'yanan' bir üçüncü, her zaman vardır... bilmem anımsar mısın?bir ara, sıkça şöyle diyordun: 'lütfen, birlikteliğimiz üzerine, tek başına değerlendirme yapma! tek başına karar verme! kararını alırken, lütfen bana da sor!'
yerinde bir uyarıydı bu...
{{bir, her zaman yanlıştır...
ama ikiyle birlikte, gerçeklik başlar... -Nietzsche}}diyorum ya hep: 'uzak ara buluşmalar'dı bizim buluşmalarımız... birçok şey değişikliğe uğramış olabilirdi, iki buluşma aralığında. elbette bu durumda, önceki koşullara bağlı olarak alınan tek yanlı bir karar, kendiliğinden 'boş karar'a dönüşmüş olacaktı.

> Veri Kayıtları

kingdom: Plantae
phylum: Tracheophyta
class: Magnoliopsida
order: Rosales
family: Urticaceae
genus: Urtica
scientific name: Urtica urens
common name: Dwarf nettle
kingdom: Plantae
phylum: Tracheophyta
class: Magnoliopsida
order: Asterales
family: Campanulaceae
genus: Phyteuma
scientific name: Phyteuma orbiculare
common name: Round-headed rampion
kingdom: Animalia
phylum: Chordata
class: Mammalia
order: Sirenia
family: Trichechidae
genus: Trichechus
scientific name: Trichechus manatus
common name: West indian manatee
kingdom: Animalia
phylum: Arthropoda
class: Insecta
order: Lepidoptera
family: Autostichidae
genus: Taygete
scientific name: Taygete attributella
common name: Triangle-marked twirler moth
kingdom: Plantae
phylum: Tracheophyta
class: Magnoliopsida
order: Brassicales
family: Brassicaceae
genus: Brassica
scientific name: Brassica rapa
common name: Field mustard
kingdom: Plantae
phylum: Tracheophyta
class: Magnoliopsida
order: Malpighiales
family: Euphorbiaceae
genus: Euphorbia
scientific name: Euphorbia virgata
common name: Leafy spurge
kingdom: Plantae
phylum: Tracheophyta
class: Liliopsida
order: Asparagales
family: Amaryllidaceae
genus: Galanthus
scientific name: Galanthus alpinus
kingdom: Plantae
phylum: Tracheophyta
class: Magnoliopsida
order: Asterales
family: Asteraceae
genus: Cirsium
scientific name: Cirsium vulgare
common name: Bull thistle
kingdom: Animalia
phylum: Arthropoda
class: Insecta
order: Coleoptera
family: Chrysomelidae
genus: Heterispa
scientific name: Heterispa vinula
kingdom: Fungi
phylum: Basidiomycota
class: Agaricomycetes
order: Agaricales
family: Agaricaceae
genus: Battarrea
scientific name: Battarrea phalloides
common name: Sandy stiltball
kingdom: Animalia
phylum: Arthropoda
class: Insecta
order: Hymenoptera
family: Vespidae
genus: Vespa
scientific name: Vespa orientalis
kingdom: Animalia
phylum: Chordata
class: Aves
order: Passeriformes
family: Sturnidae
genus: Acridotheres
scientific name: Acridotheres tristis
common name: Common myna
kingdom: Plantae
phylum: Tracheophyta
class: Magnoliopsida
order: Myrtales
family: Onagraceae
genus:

> Görev Listesi
A - Sağlanan metinde "ama ikiyle birlikte, gerçeklik" ifadesinden "karar'a dönüşmüş olacaktı." ifadesine kadar uzanan bölümü hiçbir değişiklik yapmadan aktarınız.
B - Kayıtlarda "class: Agaricomycetes" içeren satırdan "order: Passeriformes" içeren satıra kadar uzanan satırları, iki uç da dahil olmak üzere, Sıra No ve Satır sütunlarından oluşan bir Markdown tablosu olarak veriniz. Boş satırları atlayınız ve bu aralığın dışında hiçbir satıra yer vermeyiniz.

> Görev Bazında Çözümler
A -
ama ikiyle birlikte, gerçeklik başlar... -Nietzsche}}diyorum ya hep: 'uzak ara buluşmalar'dı bizim buluşmalarımız... birçok şey değişikliğe uğramış olabilirdi, iki buluşma aralığında. elbette bu durumda, önceki koşullara bağlı olarak alınan tek yanlı bir karar, kendiliğinden 'boş karar'a dönüşmüş olacaktı.

B -
| Sıra No | Satır |
|---|---|
| 1 | class: Agaricomycetes |
| 2 | order: Agaricales |
| 3 | family: Agaricaceae |
| 4 | genus: Battarrea |
| 5 | scientific name: Battarrea phalloides |
| 6 | common name: Sandy stiltball |
| 7 | kingdom: Animalia |
| 8 | phylum: Arthropoda |
| 9 | class: Insecta |
| 10 | order: Hymenoptera |
| 11 | family: Vespidae |
| 12 | genus: Vespa |
| 13 | scientific name: Vespa orientalis |
| 14 | kingdom: Animalia |
| 15 | phylum: Chordata |
| 16 | class: Aves |
| 17 | order: Passeriformes |